Keadaannya demikian ironis ketika salah satu operator terkuat di Indonesia telah mendahului melakukan promosi bisnis VoIP melalui beberapa media. Padahal operator lainnya masih dalam ancang-ancang untuk melakukan usaha VoIP. Mungkin ini yang disebut kompetisi setengah hati dalam bisnis telekomunikasi di Indonesia.

Bisa dibayangkan, jika operator kelas teri disandingkan dengan operator raksasa dengan alasan telah merugikan keuangan negara. Maka cepat atau lambat, akan tercipta satu dominasi pasar oleh satu operator saja.
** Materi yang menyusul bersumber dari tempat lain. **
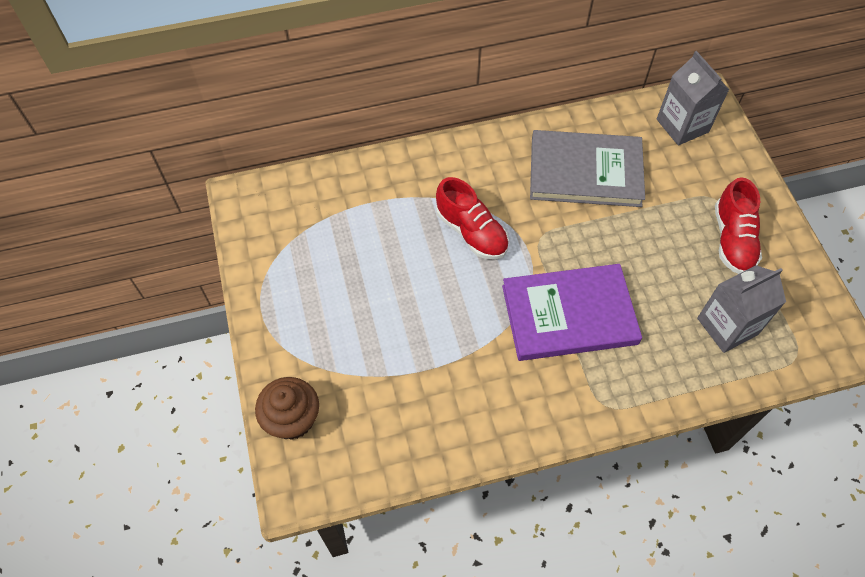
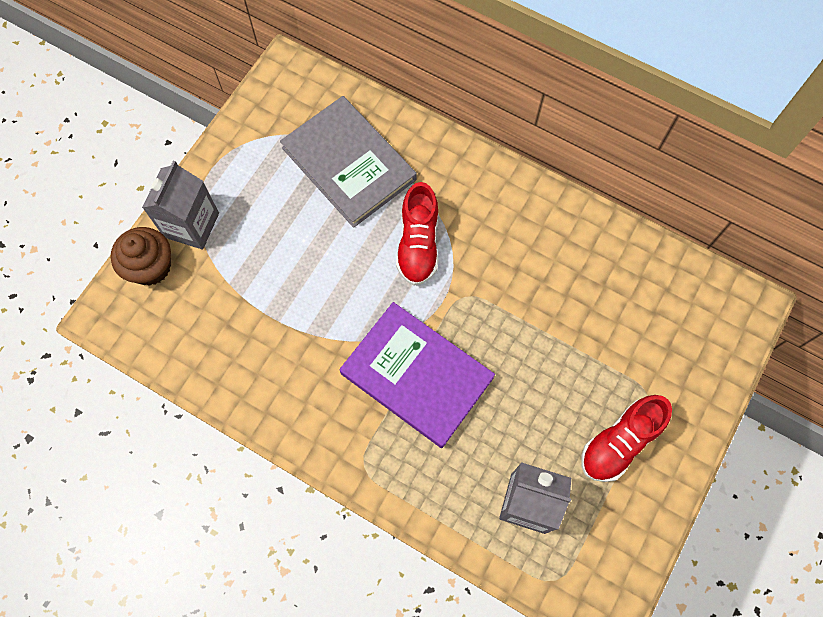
camera: 45 degrees right, 10 degrees up
grey book [530,130,645,207] -> grey book moved to [280,96,417,228]
grey carton [657,51,729,145] -> grey carton moved to [142,161,219,250]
Karena itu, sangat tidak adil jika penyelenggara VoIP dituding telah merugikan keuangan negara. Apalagi jika berakhir dengan pemberangusan penyelenggara VoIP tanpa izin. Beberapa waktu lalu, beberapa penyelenggara di luar lima perusahaan sempat diisolasi, meski akhirnya dibolehkan untuk beroperasi kembali.

Tampaknya sangat berlebihan jika ada pihak yang mengatakan bahwa operator VoIP, di luar lima perusahaan yang ditetapkan dalam Kepdirjend No. 159 tahun 2001, telah mengakibatkan kerugian negera.